Our recovery cannot rest on hope – it depends on investments in people and public services
Last fall, I was rushed to a hospital with a completely unexpected, and absolutely life-threating, illness. I was in hospital for about three weeks, receiving excellent care from our health care workers.
Over the past year, the state of our health care system has constantly been in the public eye. While my situation had nothing to do with COVID-19, the circumstances I saw demonstrated that the strain we are seeing in our public services started well before the pandemic.
Here’s an example: there were not enough commodes (those are bedside toilets for those that can get out of bed, but maybe not quite to the washroom) nor bedpans for patients. Nurses used their own money to buy toothpaste for patients. One would imagine that our hospitals would have the facilities necessary for patients to go to the washroom or brush their teeth. They are essential to feeling like a human being with dignity.
Canadians hold our public health care system close to our hearts. We see it as a universal human right, even if it is not directly codified in our Charter of Rights and Freedoms. To see the health care system under such distress during the pandemic, as are so many other public systems, is a wake-up call.
For decades, governments across the world have focused on the trade-offs they are willing to make between investments in public services and “efficiency.” And in the dogged pursuit of efficiency, the quality of our public services eroded. As a result, our trust and confidence in the ability of government to deliver the supports and public systems we need also eroded.
In Ontario, governments of all political stripes have boasted about how low our per-capita spending on public services is, relative to other Canadian jurisdictions. The fact that this has become a bragging right is telling. It tells us that we have lulled ourselves into believing that we don’t need to invest in the services that enable our ability to live with dignity. In doing so, we’ve rationalized the extreme rationing of care, the inadequacy of income supports, and the utter unaffordability of housing. We tell ourselves that we can’t do what it takes to raise the revenue we need to invest in our communities and systems.

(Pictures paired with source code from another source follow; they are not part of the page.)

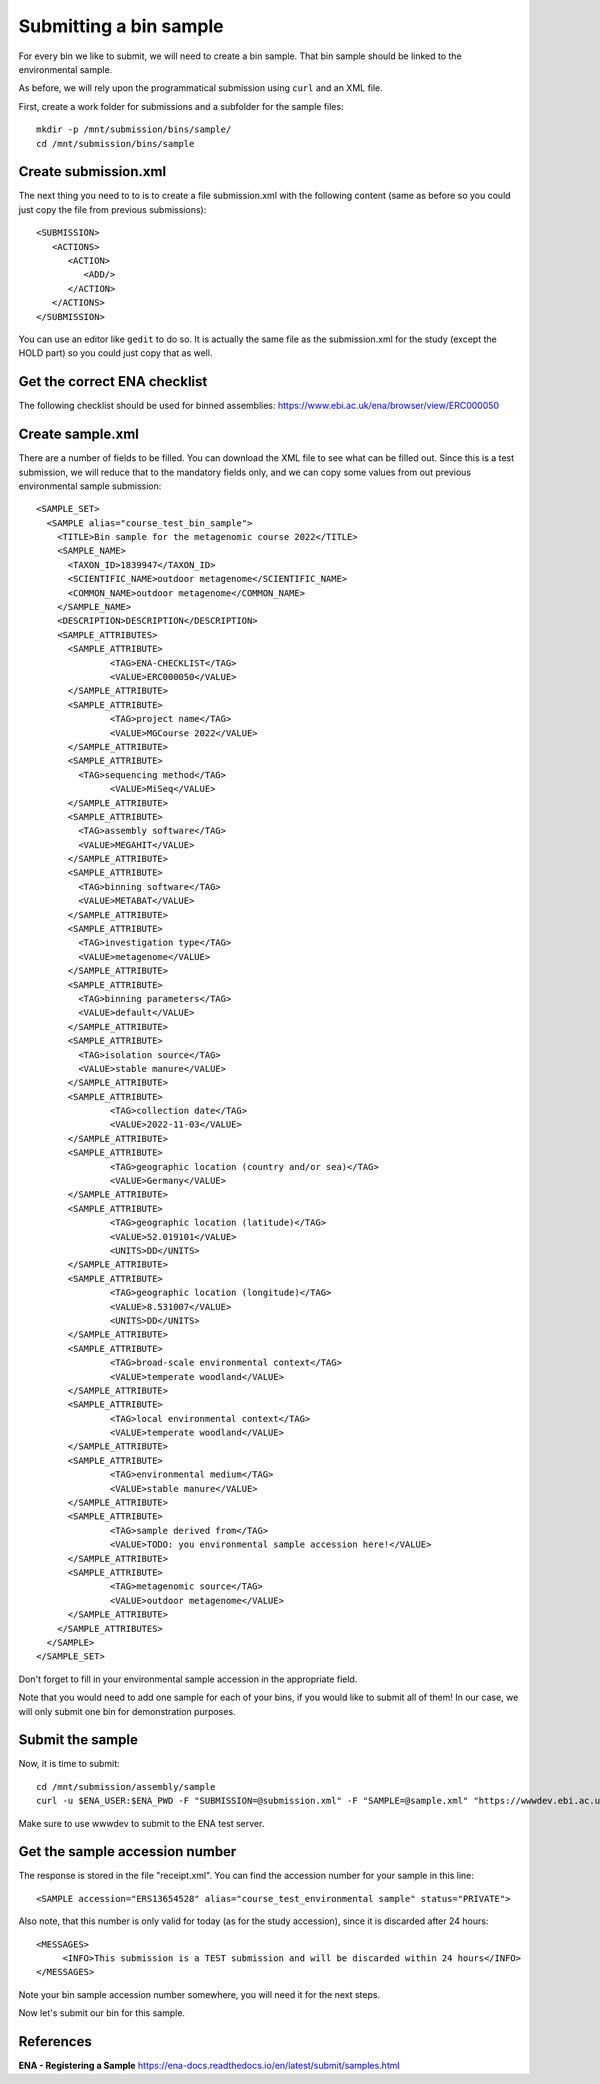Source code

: Submitting a bin sample
==================

For every bin we like to submit, we will need to create a  bin sample. That bin sample should be linked to the environmental sample.

As before, we will rely upon the programmatical submission using ``curl`` and an XML file.

First, create a work folder for submissions and a subfolder for the sample files::

  mkdir -p /mnt/submission/bins/sample/
  cd /mnt/submission/bins/sample

Create submission.xml
^^^^^^^^^^
The next thing you need to to is to create a file submission.xml with the following content (same as before so you could just copy the file from previous submissions)::
  
  <SUBMISSION>
     <ACTIONS>
        <ACTION>
           <ADD/>
        </ACTION>
     </ACTIONS>
  </SUBMISSION>

You can use an editor like ``gedit`` to do so. It is actually the same file as the submission.xml for the study (except the HOLD part) so you could just copy that as well.

Get the correct ENA checklist
^^^^^^^^^^

The following checklist should be used for binned assemblies:
https://www.ebi.ac.uk/ena/browser/view/ERC000050


Create sample.xml
^^^^^^^^^^

There are a number of fields to be filled. You can download the XML file to see what can be filled out. Since this is a test submission, 
we will reduce that to the mandatory fields only, and we can copy some values from out previous environmental sample submission::

	<SAMPLE_SET>
	  <SAMPLE alias="course_test_bin_sample">
	    <TITLE>Bin sample for the metagenomic course 2022</TITLE>
	    <SAMPLE_NAME>
	      <TAXON_ID>1839947</TAXON_ID>
	      <SCIENTIFIC_NAME>outdoor metagenome</SCIENTIFIC_NAME>
	      <COMMON_NAME>outdoor metagenome</COMMON_NAME>
	    </SAMPLE_NAME>
	    <DESCRIPTION>DESCRIPTION</DESCRIPTION>
	    <SAMPLE_ATTRIBUTES>
	      <SAMPLE_ATTRIBUTE>
		      <TAG>ENA-CHECKLIST</TAG>
		      <VALUE>ERC000050</VALUE>
	      </SAMPLE_ATTRIBUTE>
	      <SAMPLE_ATTRIBUTE>
		      <TAG>project name</TAG>
		      <VALUE>MGCourse 2022</VALUE>
	      </SAMPLE_ATTRIBUTE>
	      <SAMPLE_ATTRIBUTE>
	        <TAG>sequencing method</TAG>
		      <VALUE>MiSeq</VALUE>
	      </SAMPLE_ATTRIBUTE>
              <SAMPLE_ATTRIBUTE>
	        <TAG>assembly software</TAG>
		<VALUE>MEGAHIT</VALUE>
	      </SAMPLE_ATTRIBUTE>
              <SAMPLE_ATTRIBUTE>
	        <TAG>binning software</TAG>
		<VALUE>METABAT</VALUE>
	      </SAMPLE_ATTRIBUTE>
              <SAMPLE_ATTRIBUTE>
	        <TAG>investigation type</TAG>
		<VALUE>metagenome</VALUE>
	      </SAMPLE_ATTRIBUTE>
              <SAMPLE_ATTRIBUTE>
	        <TAG>binning parameters</TAG>
		<VALUE>default</VALUE>
	      </SAMPLE_ATTRIBUTE>
              <SAMPLE_ATTRIBUTE>
	        <TAG>isolation source</TAG>
		<VALUE>stable manure</VALUE>
	      </SAMPLE_ATTRIBUTE>
	      <SAMPLE_ATTRIBUTE>
		      <TAG>collection date</TAG>
		      <VALUE>2022-11-03</VALUE>
	      </SAMPLE_ATTRIBUTE>
	      <SAMPLE_ATTRIBUTE>
		      <TAG>geographic location (country and/or sea)</TAG>
		      <VALUE>Germany</VALUE>
	      </SAMPLE_ATTRIBUTE>
	      <SAMPLE_ATTRIBUTE>
		      <TAG>geographic location (latitude)</TAG>
		      <VALUE>52.019101</VALUE>
		      <UNITS>DD</UNITS>
	      </SAMPLE_ATTRIBUTE>
	      <SAMPLE_ATTRIBUTE>
		      <TAG>geographic location (longitude)</TAG>
		      <VALUE>8.531007</VALUE>
		      <UNITS>DD</UNITS>
	      </SAMPLE_ATTRIBUTE>
	      <SAMPLE_ATTRIBUTE>
		      <TAG>broad-scale environmental context</TAG>
		      <VALUE>temperate woodland</VALUE>
	      </SAMPLE_ATTRIBUTE>
	      <SAMPLE_ATTRIBUTE>
		      <TAG>local environmental context</TAG>
		      <VALUE>temperate woodland</VALUE>
	      </SAMPLE_ATTRIBUTE>
	      <SAMPLE_ATTRIBUTE>
		      <TAG>environmental medium</TAG>
		      <VALUE>stable manure</VALUE>
	      </SAMPLE_ATTRIBUTE>
	      <SAMPLE_ATTRIBUTE>
		      <TAG>sample derived from</TAG>
		      <VALUE>TODO: you environmental sample accession here!</VALUE>
	      </SAMPLE_ATTRIBUTE>
	      <SAMPLE_ATTRIBUTE>
		      <TAG>metagenomic source</TAG>
		      <VALUE>outdoor metagenome</VALUE>
	      </SAMPLE_ATTRIBUTE>
	    </SAMPLE_ATTRIBUTES>
	  </SAMPLE>
	</SAMPLE_SET>

Don't forget to fill in your environmental sample accession in the appropriate field.

Note that you would need to add one sample for each of your bins, if you would like to submit all of them! In our case, we will only submit one bin for demonstration purposes.

Submit the sample
^^^^^^^^^^^^^^^^

Now, it is time to submit::
  
  cd /mnt/submission/assembly/sample
  curl -u $ENA_USER:$ENA_PWD -F "SUBMISSION=@submission.xml" -F "SAMPLE=@sample.xml" "https://wwwdev.ebi.ac.uk/ena/submit/drop-box/submit/" > receipt.xml

Make sure to use wwwdev to submit to the ENA test server.

Get the sample accession number
^^^^^^^^^^^^^^^

The response is stored in the file "receipt.xml". You can find the accession number for your sample in this line::

  <SAMPLE accession="ERS13654528" alias="course_test_environmental sample" status="PRIVATE">
  
Also note, that this number is only valid for today (as for the study accession), since it is discarded after 24 hours::

     <MESSAGES>
          <INFO>This submission is a TEST submission and will be discarded within 24 hours</INFO>
     </MESSAGES>

Note your bin sample accession number somewhere, you will need it for the next steps.

Now let's submit our bin for this sample.


References
^^^^^^^^^^

**ENA - Registering a Sample** https://ena-docs.readthedocs.io/en/latest/submit/samples.html
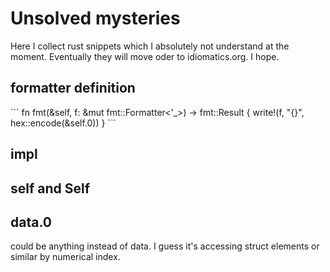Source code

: * Unsolved mysteries
Here I collect rust snippets which I absolutely not understand at the moment.
Eventually they will move oder to idiomatics.org. I hope.

** formatter definition

```
fn fmt(&self, f: &mut fmt::Formatter<'_>) -> fmt::Result {
        write!(f, "{}", hex::encode(&self.0))
    }
```

** impl
** self and Self
** data.0
could be anything instead of data. I guess it's accessing struct elements or similar by numerical index.
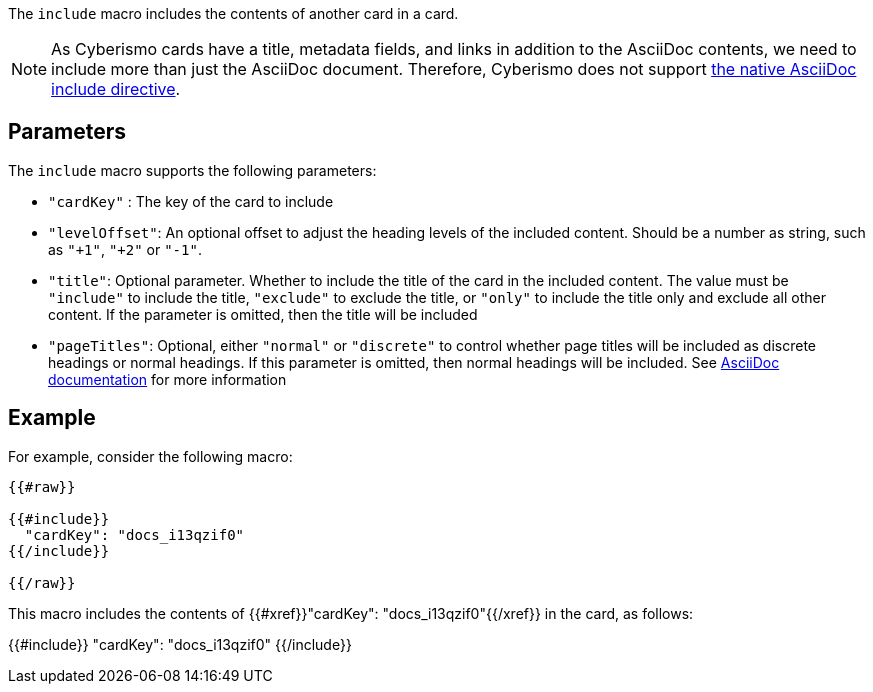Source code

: The `include` macro includes the contents of another card in a card.

NOTE: As Cyberismo cards have a title, metadata fields, and links in addition to the AsciiDoc contents, we need to include more than just the AsciiDoc document. Therefore, Cyberismo does not support https://docs.asciidoctor.org/asciidoc/latest/directives/include/[the native AsciiDoc include directive]. 

== Parameters

The `include` macro supports the following parameters:

* `"cardKey"` : The key of the card to include
* `"levelOffset"`: An optional offset to adjust the heading levels of the included content. Should be a number as string, such as `"+1"`, `"+2"` or `"-1"`.
* `"title"`: Optional parameter. Whether to include the title of the card in the included content. The value must be `"include"` to include the title, `"exclude"` to exclude the title, or `"only"` to include the title only and exclude all other content. If the parameter is omitted, then the title will be included 
* `"pageTitles"`: Optional, either `"normal"` or `"discrete"` to control whether page titles will be included as discrete headings or normal headings. If this parameter is omitted, then normal headings will be included. See https://docs.asciidoctor.org/asciidoc/latest/blocks/discrete-headings/[AsciiDoc documentation] for more information

== Example

For example, consider the following macro:

```
{{#raw}}

{{#include}}
  "cardKey": "docs_i13qzif0"
{{/include}}

{{/raw}}
```

This macro includes the contents of {{#xref}}"cardKey": "docs_i13qzif0"{{/xref}} in the card, as follows:

{{#include}}
  "cardKey": "docs_i13qzif0"
{{/include}}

The pandemic not only forces us to think about our collective values, but also requires us to ask whether our governments are making policy decisions rooted in evidence. And the evidence demonstrates that investments in our people and systems is what helps make us and our economy resilient against, and through, shocks like the pandemic.
In a recent analysis of how OECD countries fared in the initial phases of the pandemic, governments that imposed “restrictions early and severely, keeping deaths per million low, also had a low decline in GDP.” In contrast, governments that tried to protect jobs by loosening restrictions “haphazardly” had some of the most significant declines in GDP. Even the IMF has called on governments to invest in people, public systems, and firms to support the post-pandemic recovery.
Politicians enter politics because they feel they can make things better for people. But feelings and evidence should work hand in hand. And when the evidence weighs against ideology, a change of course and contrition is required. The continuing damage outweighs the political risks of not changing course.
Controlling the spread of the virus requires stopping transmission at the source, and requires public policy responses outside of health care. This includes measures to support those who lose their jobs, those living in poverty, and ensuring protected paid-sick leave for workers. The Ontario government’s failure to implement such measures has enabled the high transmission of the virus in workplaces and shelters. It has had significant and unequal health and economic impacts on lower-income families and on racialized communities. While the Ontario government continues to abdicate its responsibility on these fronts, we’re deepening the impacts of the pandemic and making our recovery more challenging.
During my stay in hospital, I was lucky to have had family and friends drop off care packages with necessities like toothpaste. I am privileged to have a great employer and an insurance plan that enables me to afford most of my medicines outside of the hospital. But I know that the same grace is not afforded to millions of others.
We have relied for far too long on the hope that governments—guided either by their values or evidence—will do the right thing. But hope doesn’t build public systems. Investments do.